WHAT YOU NEED TO DO:
1) In the ETL notebook, rewrite the paragraph beginning "First, we need to import" as a short bulleted list that keeps its main facts.
2) Pick up the ETL notebook after its final line and carry it forward.

DOCUMENT SEGMENT:
>> start

# ETL

## Importart libraries

First, we need to import needed libraries and some methods from the `utils` and `etl` directories to stablish the database connection and consuming functions from `extract.py`, `transform.py` and `load.py` files.

In [1]:
import pandas as pd
from utils import connection as con
from etl import extract as ex
from etl import load
from etl import transform as t

## Database conexion

__SQLAlchemy__ is a toolkit and ORM for Python. A new connection ca be stablished by creating a new `engine`. 

In [2]:
conn_transport_db= con.connect_transport_db()
conn_dw_transport= con.connect_dw_transport()

## OLTP entities

These are the entities required from our OLTP DB to be stored in the OLAP DB:

### Dimensions

- drivers
- vehicles
- users
- locations
- user_payment_methods
- payment_types
- prices

### Facts

- payments
- trips
- stops

At first glance, it's not necessary to import all entities into DataFrames because some of them require a custom query to be imported.

In [3]:
df_dimension_users = ex.extract_table('users', conn_transport_db)[['user_id', 'rating']]
df_dimension_locations = ex.extract_table('locations', conn_transport_db)
df_fact_stops = ex.extract_table('stops', conn_transport_db)

>> end

ENTRIES PROVIDED:

>> start

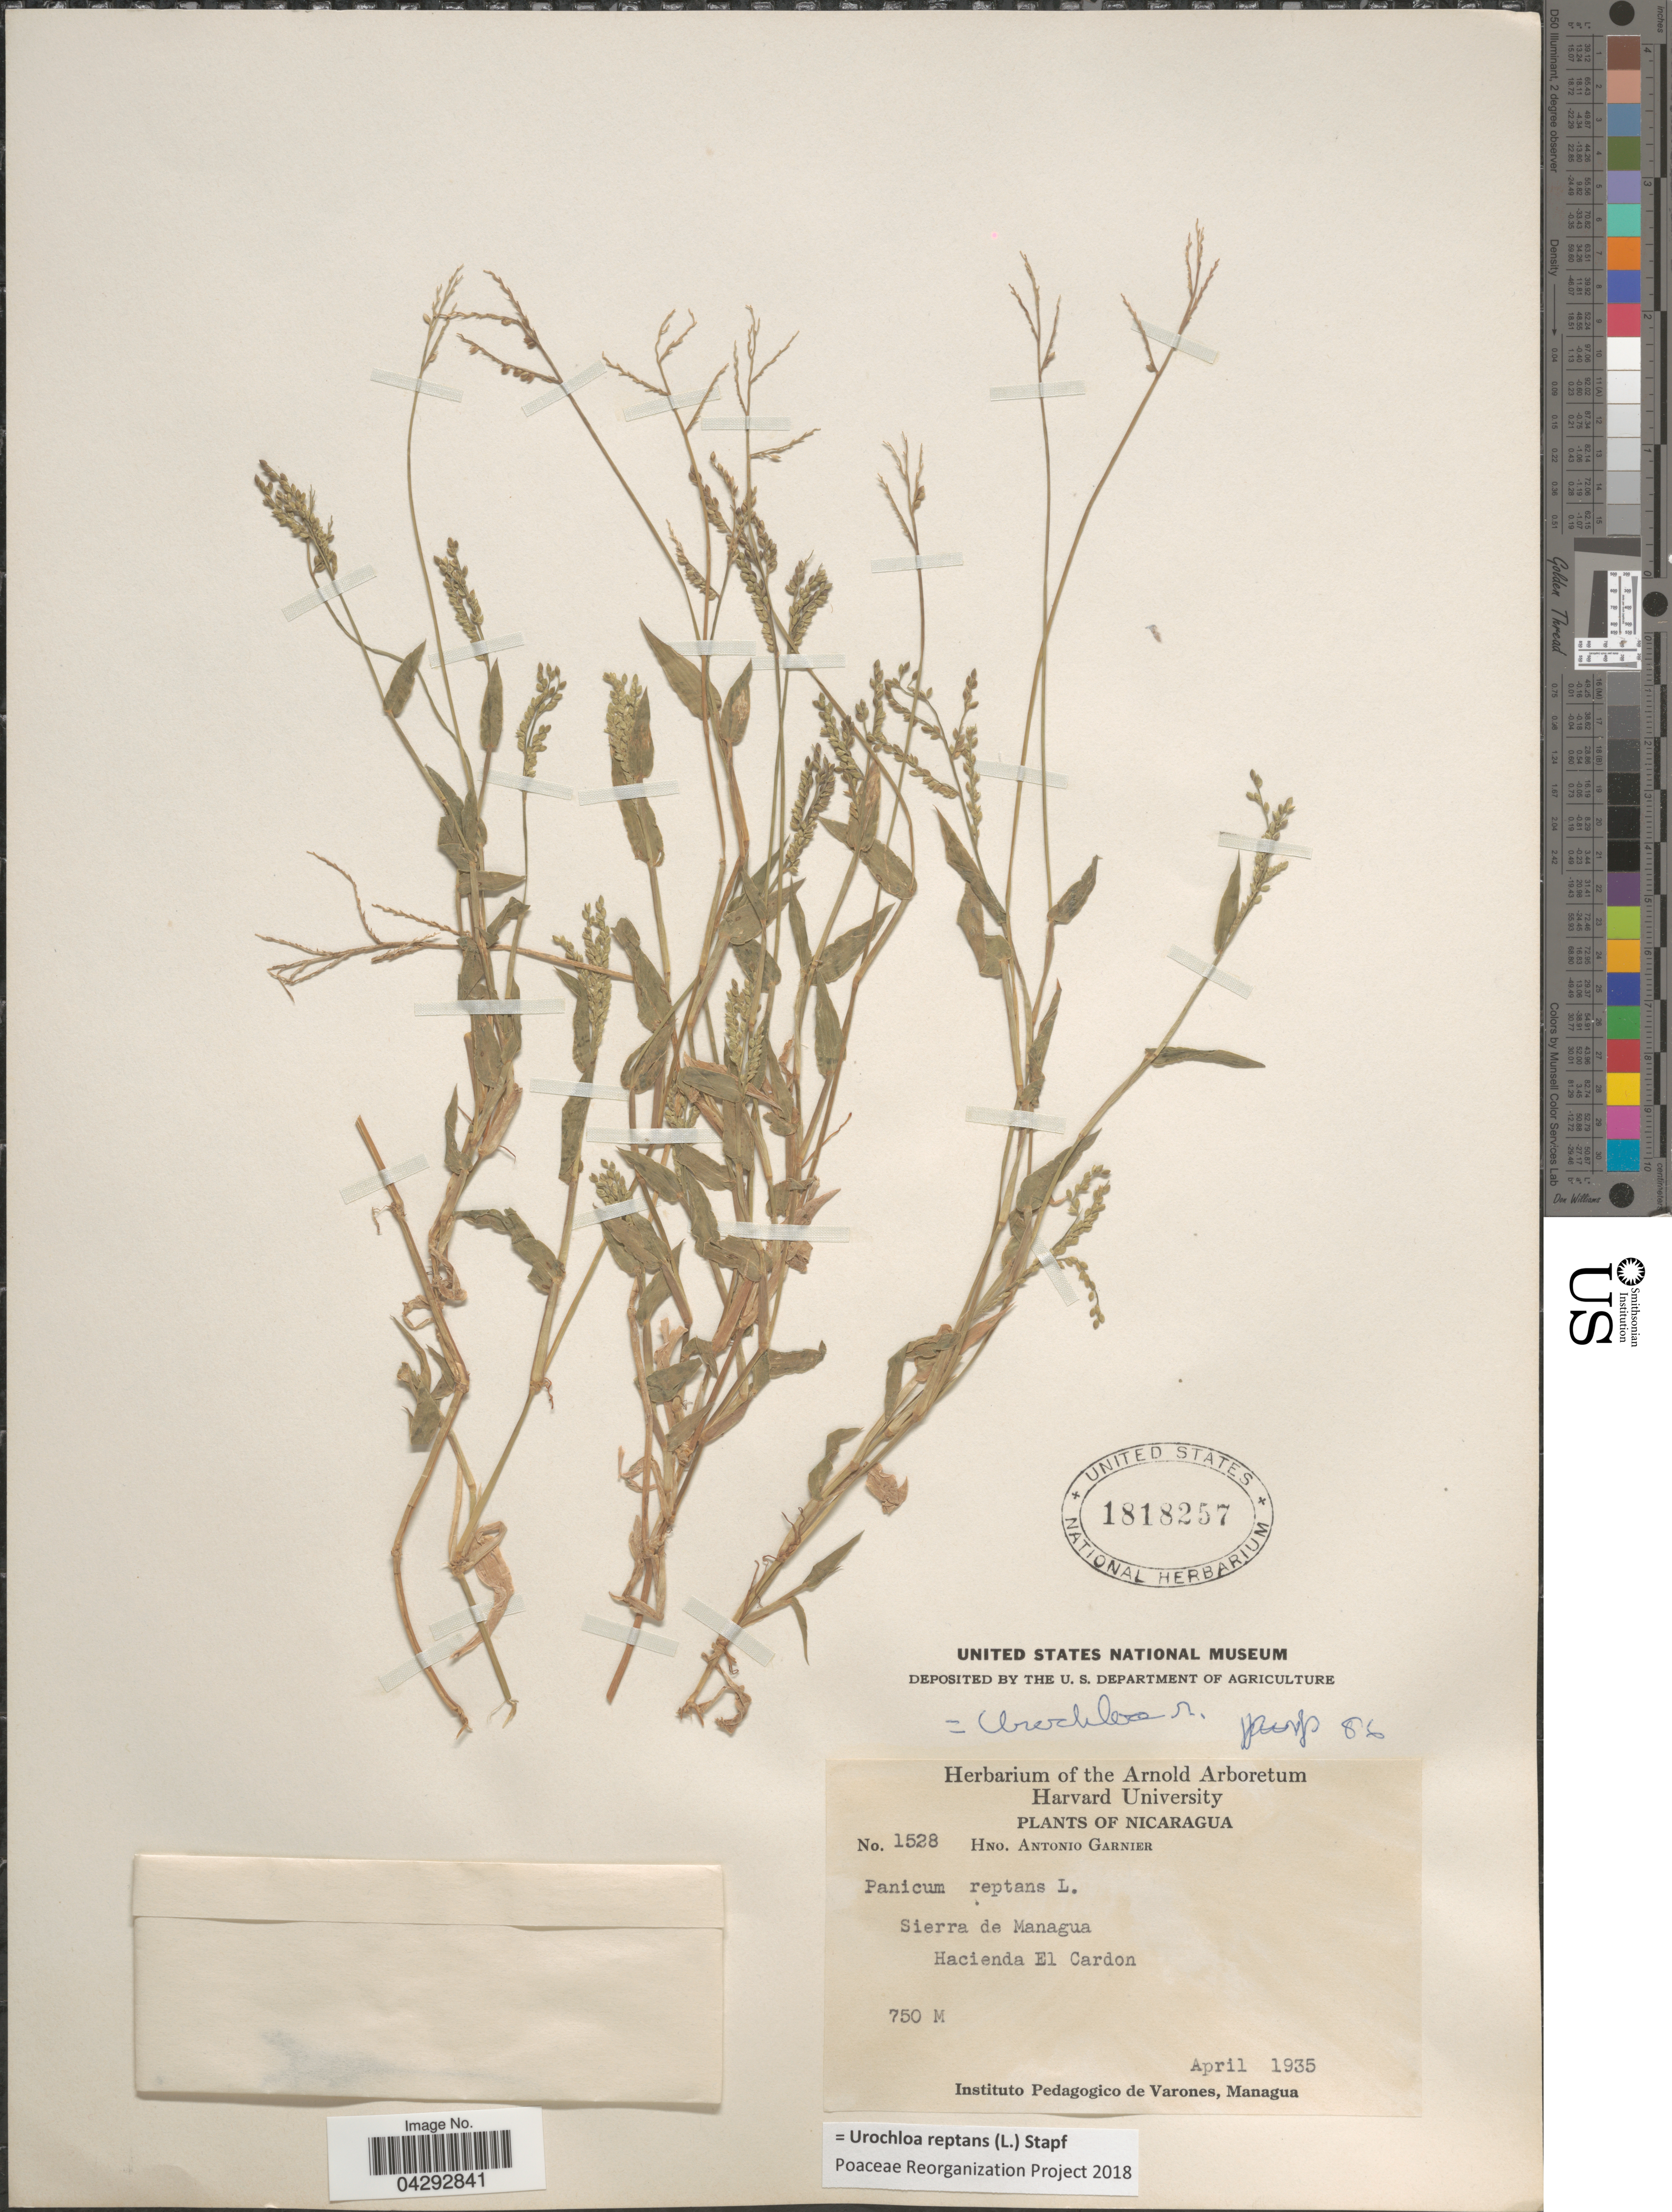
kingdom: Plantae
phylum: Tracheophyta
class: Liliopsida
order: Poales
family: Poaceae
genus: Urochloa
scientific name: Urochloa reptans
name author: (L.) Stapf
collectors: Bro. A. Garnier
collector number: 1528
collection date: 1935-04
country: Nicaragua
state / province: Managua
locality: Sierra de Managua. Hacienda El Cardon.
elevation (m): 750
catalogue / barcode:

>> end

WRITTEN RESPONSES:
1)
- Import the needed libraries.
- Import methods from the `utils` and `etl` directories.
- Use these methods to connect to the database and to call the functions in `extract.py`, `transform.py`, and `load.py`.

2)
## Transform

### dimension_vehicles

- driver_id
- brand
- model
- color
- year
- tax token
- insurance_due_date_id
- rating

### fact_trips

- trip_id
- user_id
- driver_id
- pickup_spot
- destination
- initial_price
- total_distance
- final_price
- driver_rating
- user_rating
- start_time_id
- end_time_id
- cancelation_time_id
- reservation_date_id
- sub_total
- discount
- total
- payment_time_id
- refund_time_id
- payment_type
- brand
- unit
- price
- location_id

### dimension_time

- time_id
- year
- quarter
- month
- day
- day_of_week
- day_of_year
- week_of_year
- is_weekend
- hour
- minutes
- seconds

Transform process involves some data conversion and manipulation.

There are multiple columns storing `Date` and `DateTime` data-type. This means that, at some point you might find some duplicated data, specially with Date data-type.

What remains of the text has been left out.